| TASK ITEM |
Reproduce the records below exactly; no pictures.

| DATA FOR ANALYSIS |
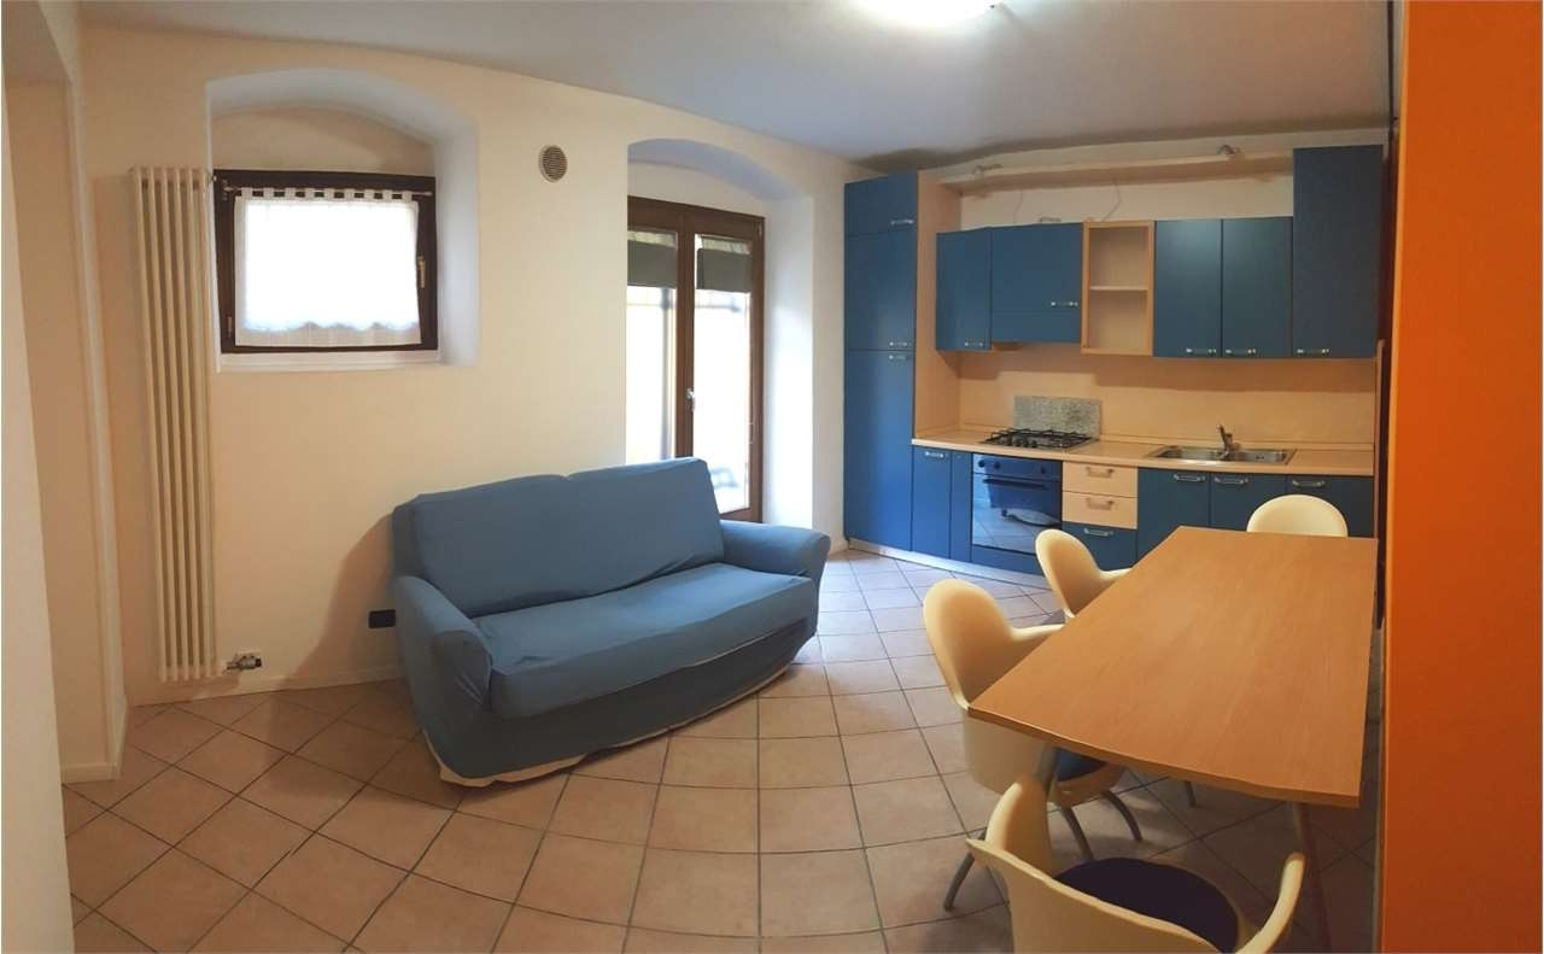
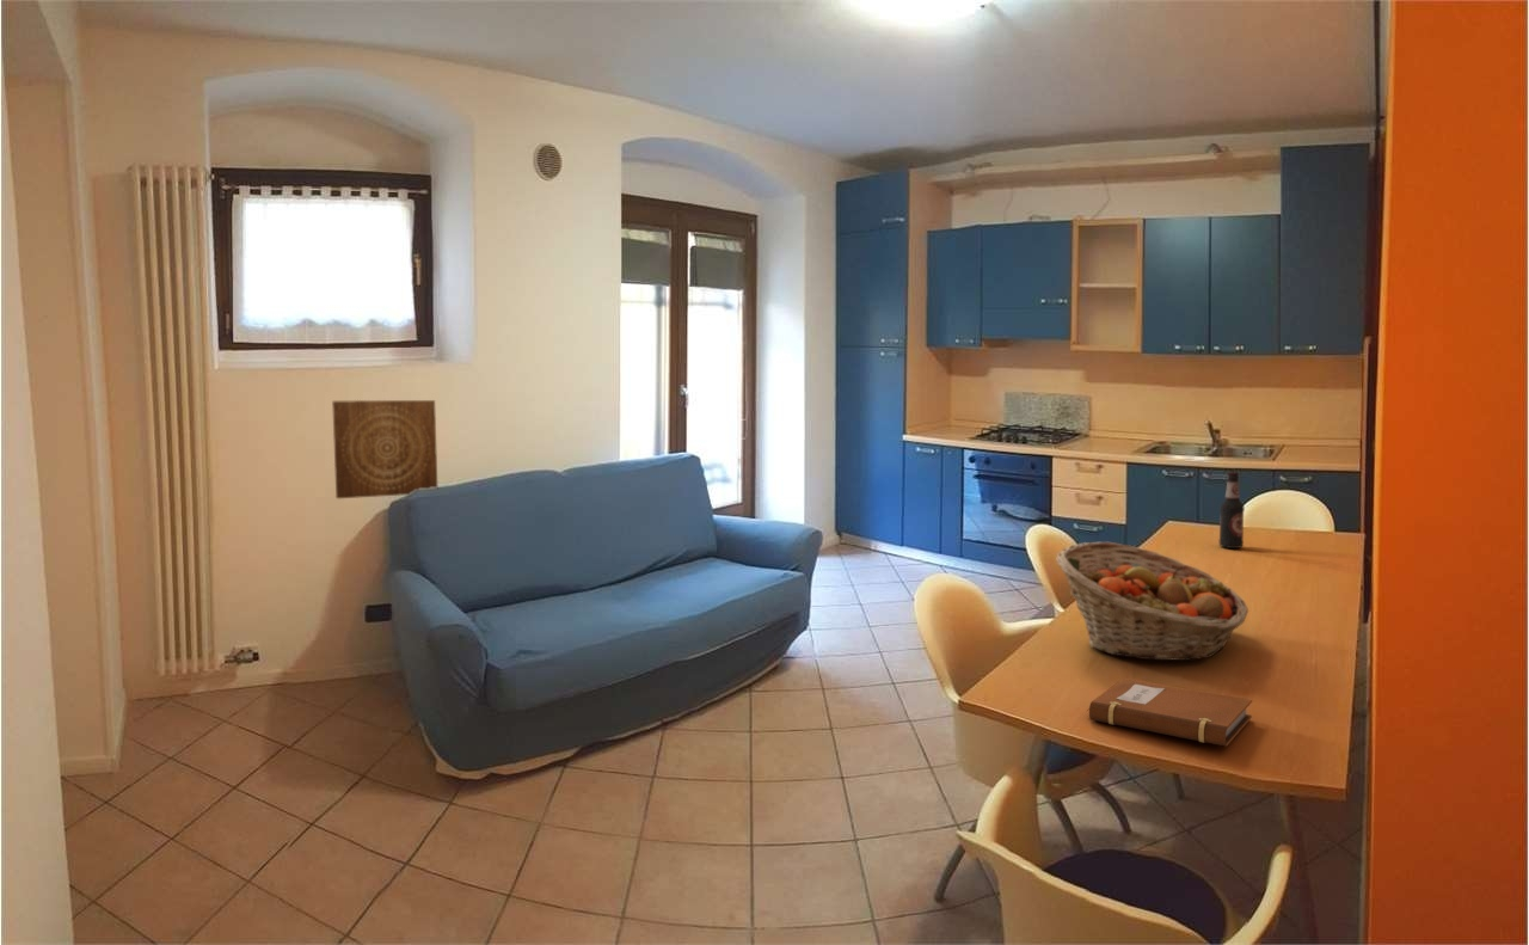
+ fruit basket [1055,541,1249,662]
+ bottle [1218,471,1246,550]
+ notebook [1086,677,1253,748]
+ wall art [331,399,438,499]
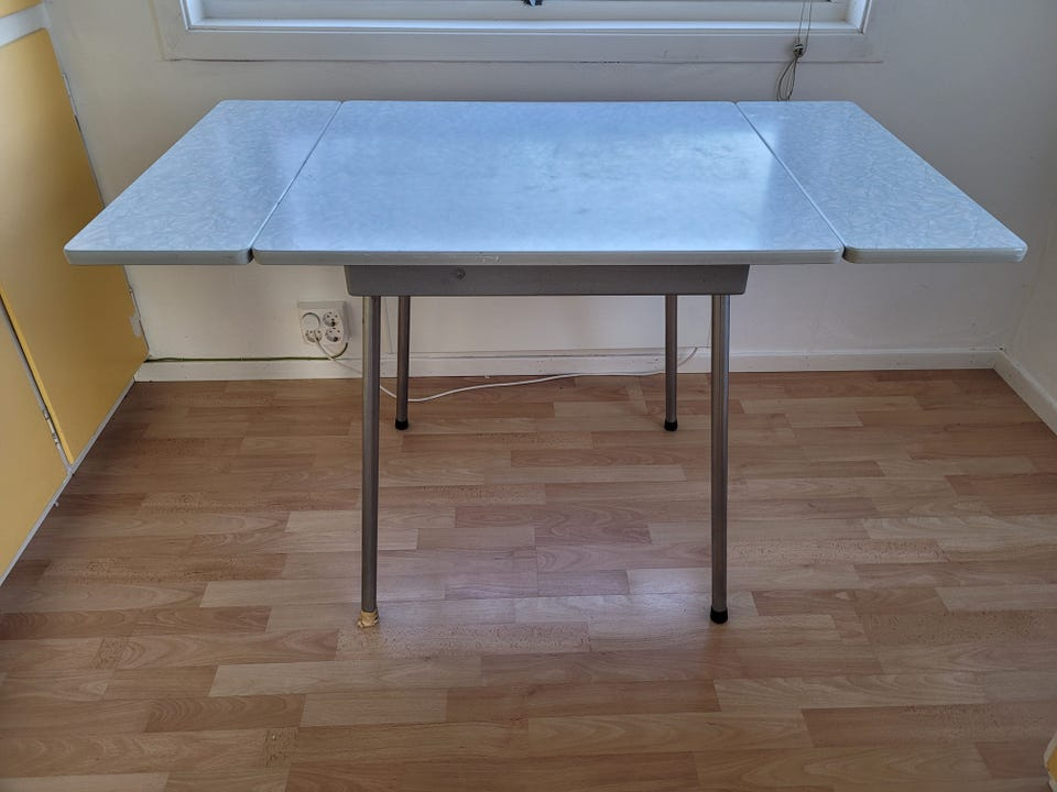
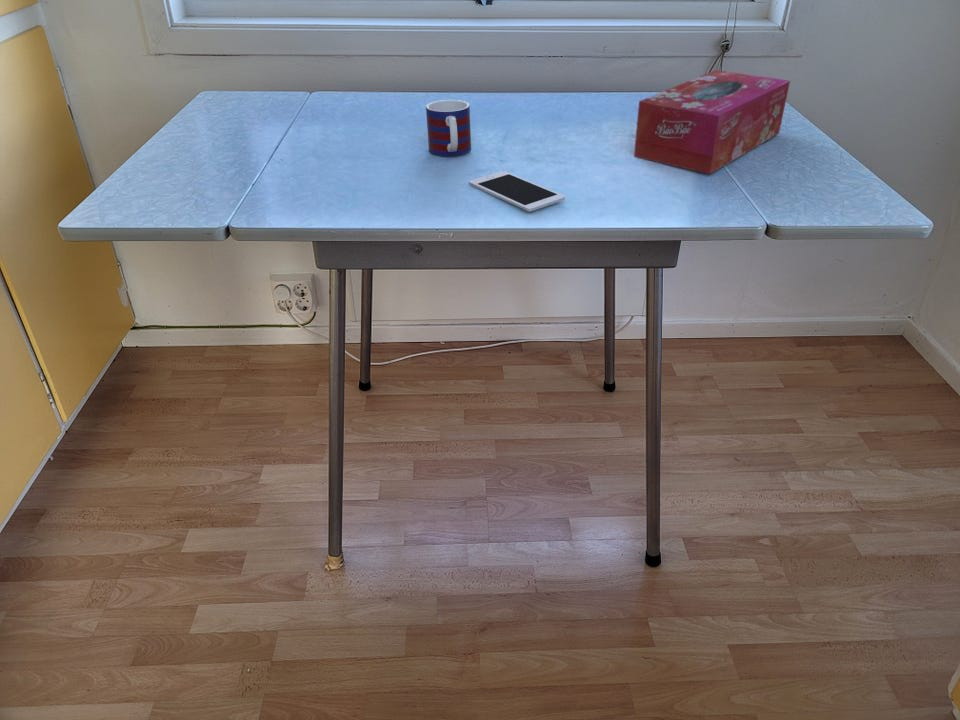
+ cell phone [468,170,566,213]
+ mug [425,99,472,157]
+ tissue box [633,69,791,175]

| SOLUTION FOR THIS EXERCISE |
+ fruit basket [1055,541,1249,662]
+ bottle [1218,471,1246,550]
+ notebook [1086,677,1253,748]
+ wall art [331,399,438,499]
+ cell phone [468,170,566,213]
+ mug [425,99,472,157]
+ tissue box [633,69,791,175]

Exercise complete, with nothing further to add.